Laura Doering is an Associate Professor of Strategic Management and is cross-appointed in the Department of Sociology. As an economic sociologist, she examines how interactions and social psychological processes shape outcomes for households, organizations, and markets. Her research has been published in the American Journal of Sociology, American Sociological Review, Sociological Science, Sociology of Development, and Journal of Business Venturing. Professor Doering’s research and writing has appeared in The New York Times, BBC News, The Globe and Mail, Salon, and other outlets.

Sexism and Ambiguity

News headlines are often dominated by cases of overt gender discrimination at work. But women often have subtler, more opaque experiences: ambiguous incidents that might have been gender discrimination, but could have been misunderstandings.

Consider Kelly, a seasoned marketing manager passed over for a promotion in favor of her junior colleague, Mark. She wonders whether Mark’s success stems from genuine merit or if gender played a role in the decision.

Her quandary isn’t unique. We interviewed women who described experiencing confusion and frustration in response to ambiguous incidents. Their stories ranged from daily microaggressions, like being ignored in meetings, to significant milestones, like missing out on promotions. In a survey, we found that 74% of women experienced an ambiguous incident in the past year, while only 64% said they’d faced clear-cut discrimination.

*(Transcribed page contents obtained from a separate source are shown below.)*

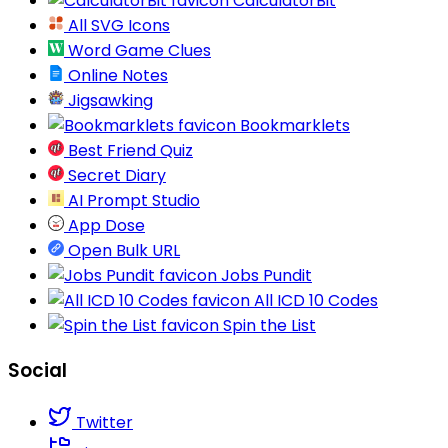
CalculatorBit
All SVG Icons
Word Game Clues
Online Notes
Jigsawking
Bookmarklets
Best Friend Quiz
Secret Diary
AI Prompt Studio
App Dose
Open Bulk URL
Jobs Pundit
All ICD 10 Codes
Spin the List
Social
Twitter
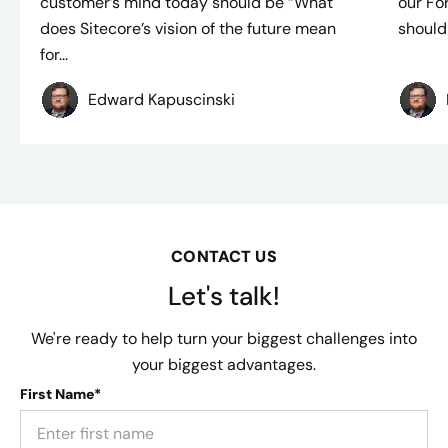
customer’s mind today should be “What
our Fo
does Sitecore’s vision of the future mean
should 
for...
Edward Kapuscinski
CONTACT US
Let's talk!
We're ready to help turn your biggest challenges into
your biggest advantages.
First Name*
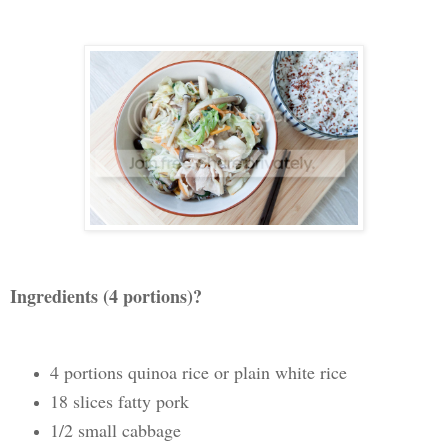
Ingredients (4 portions)?
4 portions quinoa rice or plain white rice
18 slices fatty pork
1/2 small cabbage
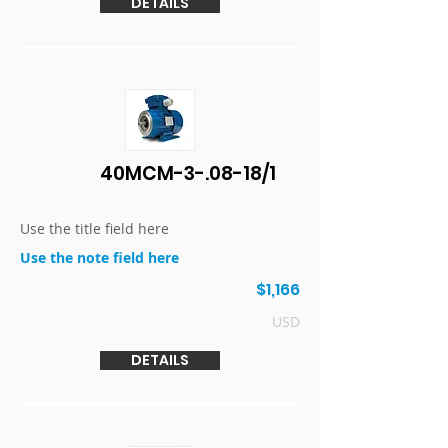
DETAILS
40MCM-3-.08-18/1
Use the title field here
Use the note field here
$1,166
USD
DETAILS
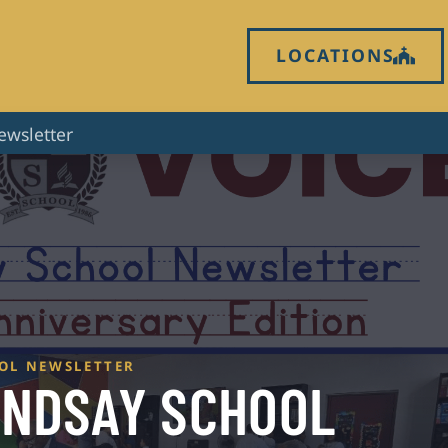
LOCATIONS
ewsletter
OOL NEWSLETTER
LINDSAY SCHOOL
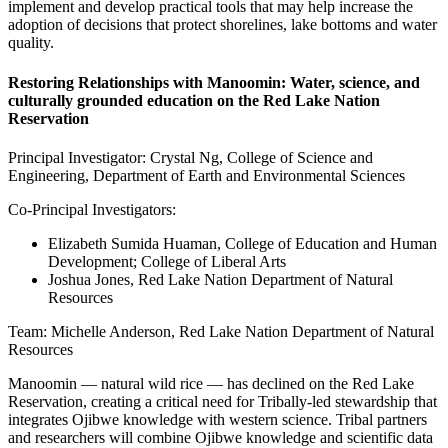
implement and develop practical tools that may help increase the
adoption of decisions that protect shorelines, lake bottoms and water
quality.
Restoring Relationships with Manoomin: Water, science, and
culturally grounded education on the Red Lake Nation
Reservation
Principal Investigator: Crystal Ng, College of Science and
Engineering, Department of Earth and Environmental Sciences
Co-Principal Investigators:
Elizabeth Sumida Huaman, College of Education and Human
Development; College of Liberal Arts
Joshua Jones, Red Lake Nation Department of Natural
Resources
Team: Michelle Anderson, Red Lake Nation Department of Natural
Resources
Manoomin — natural wild rice — has declined on the Red Lake
Reservation, creating a critical need for Tribally-led stewardship that
integrates Ojibwe knowledge with western science. Tribal partners
and researchers will combine Ojibwe knowledge and scientific data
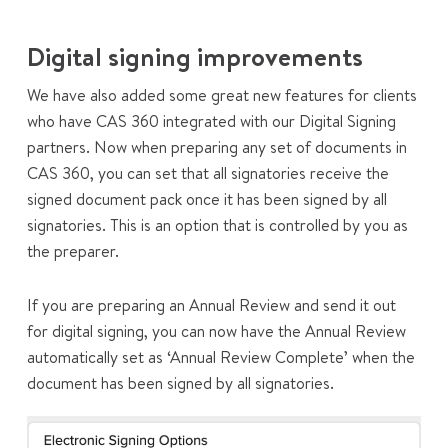
Digital signing improvements
We have also added some great new features for clients
who have CAS 360 integrated with our Digital Signing
partners. Now when preparing any set of documents in
CAS 360, you can set that all signatories receive the
signed document pack once it has been signed by all
signatories. This is an option that is controlled by you as
the preparer.
If you are preparing an Annual Review and send it out
for digital signing, you can now have the Annual Review
automatically set as ‘Annual Review Complete’ when the
document has been signed by all signatories.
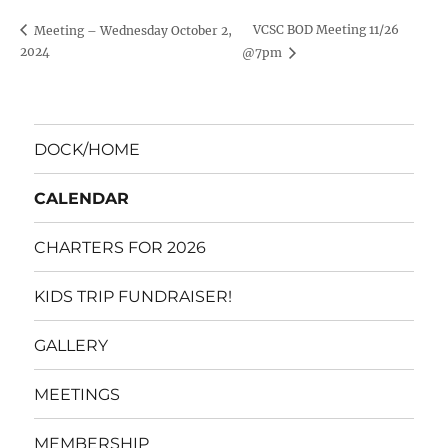
VCSC BOD Meeting 11/26
Meeting – Wednesday October 2,
2024
@7pm
DOCK/HOME
CALENDAR
CHARTERS FOR 2026
KIDS TRIP FUNDRAISER!
GALLERY
MEETINGS
MEMBERSHIP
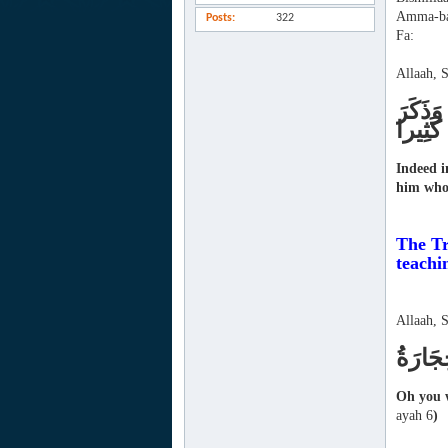
Amma-ba
Posts
322
Fa:
Allaah, 
لَقَدْ ك
اللَّهَ ك
Indeed i
him who 
The Tr
teachi
Allaah, 
يَا أَيّ
Oh you w
ayah 6
)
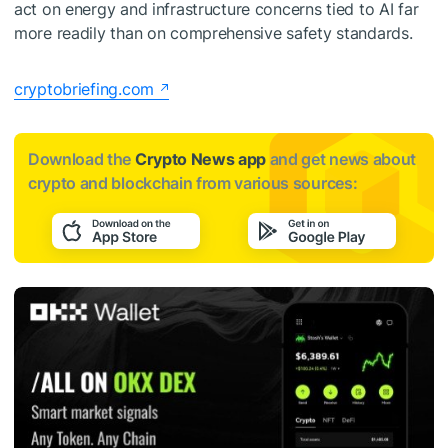
act on energy and infrastructure concerns tied to AI far
more readily than on comprehensive safety standards.
cryptobriefing.com
Download the
Crypto News app
and get news about
crypto and blockchain from various sources:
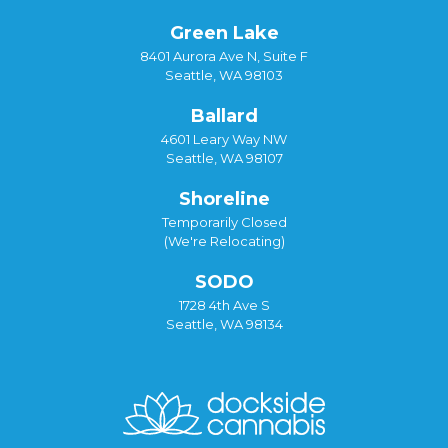
Green Lake
8401 Aurora Ave N, Suite F
Seattle, WA 98103
Ballard
4601 Leary Way NW
Seattle, WA 98107
Shoreline
Temporarily Closed
(We're Relocating)
SODO
1728 4th Ave S
Seattle, WA 98134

Ambiguous incidents also influence women’s behavior at work. Our experiments revealed that, when a situation is clearly discriminatory, women are more likely to speak to HR or consult with supervisors. This sort of action not only addresses the issue at hand but also sets the stage for organizational change.

When the same incident is ambiguous, women respond different—they speak more formally, work harder, and draw more attention to their achievements. This may help them in the short term, but it does little to catalyze the kind of systemic change necessary to foster gender equality.

So what leaders do to address ambiguous incidents? They can encourage women to share concerns confidentially, keeping in mind that some experiences are misunderstandings and others are genuine bias. They can also act as allies, speaking privately with the women affected, and asking if and how they’d like support. And as women share ambiguous incidents, leaders should look for recurring themes. A single event could be a simple misunderstanding, but a pattern signals systemic problems that require attention.